In order to make an eligibility decision, progress data are needed with instruction matched to student need. If you know that instruction matched to student need was not implemented, you would have to determine that a student does not have a disability. However, it will be more important than ever to work with your partnership director, the teacher and other team members early in the evaluation process to ensure that you have the data necessary to determine entitlement. The 60-day timeline applies to an eligibility determination meeting. It does not apply to when the parent will sign consent for services.
24. If you decide not to entitle but ask for another 60 days to continue to collect data, do you have to do two EERs? How does that work? Why can't it be 60 school days? With weekends, holidays, school breaks. . . sometimes we only end up with only 20 days to assess/provide intervention!
Evaluations cannot be extended past 60 calendar days because IDEA '04 requires evaluations be completed within 60 CALENDAR days. We realize that 60 school days would provide a lot more time, but timely evaluations are a requirement of special education legislation. A decision is required to be made within 60 days. You cannot extend the evaluation for another 60 days.
25. When we are pressed for time, how do we choose between meeting IEP minutes and collecting progress data for eligibility decisions?
Hopefully your conversations regarding teaming and collaboration are helpful with this situation. Both of these activities are legally required activities. We are required to meet IEP minutes. Additionally, we are required to make eligibility decisions using (along with discrepancy and need) progress data. Therefore, both of those activities are required.
26. If I have a student that there wasn't any data to rule out motor functioning, but the OT/PT are able to determine that the concern is not validated, do I write this in the summary section or answer the three questions?
I assume the motor concerns were brought up at the time consent was signed, not when a disability was suspected. If motor was added at time of consent, then the team member who did that evaluation may write a short summary of the data on the EER. If motor concerns were brought up during the disability suspect process, then progress, discrepancy and need to be documented throughout the EER.
27. Terra had planned to include the audiologist on new 3-5 referrals when she sends them out. Is it acceptable for the audiologist to go out and screen hearing prior to the DS meeting?
Yes.
28. Most of the early childhood questions were related to assessing vision and health.
We recognize that we need to work with our LEA partners to develop a consistent procedure for ensuring that health and vision assessments can be completed for children in preschools.
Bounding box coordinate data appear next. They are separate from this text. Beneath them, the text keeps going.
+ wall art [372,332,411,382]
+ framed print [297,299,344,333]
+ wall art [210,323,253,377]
This will entail a process that begins with screening and included provisions for a thorough health assessment when needed. We anticipate that procedures will involve shared responsibility between LEAs and Heartland for completing this work.
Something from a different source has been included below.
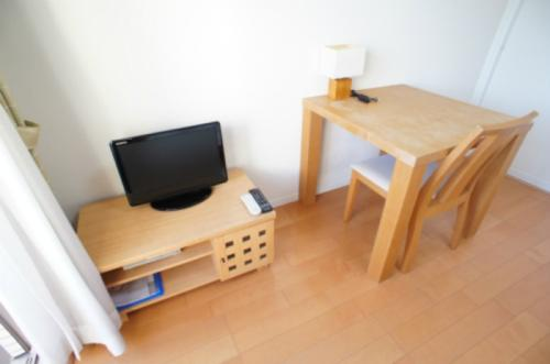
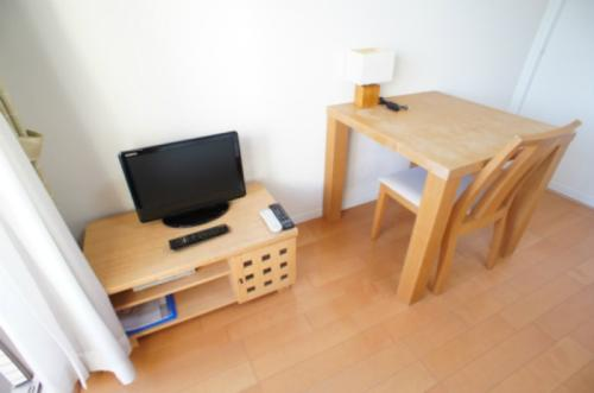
+ remote control [168,222,229,251]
In the meantime, we ask that you explore possibilities with your schools. We hope that in many cases, school nurses can assist with the vision and health assessment, especially for children who attend a district preschool program. Staff feedback has indicated that in some districts this is already happening. In addition, we believe that, in some cases, school nurses have been assisting with vision and health assessment for children in community-based programs within a district’s boundaries.
We realize that in some cases it will not be possible for the school nurse to assist with these assessment needs, and Heartland will have to make arrangements to have them completed by a qualified professional.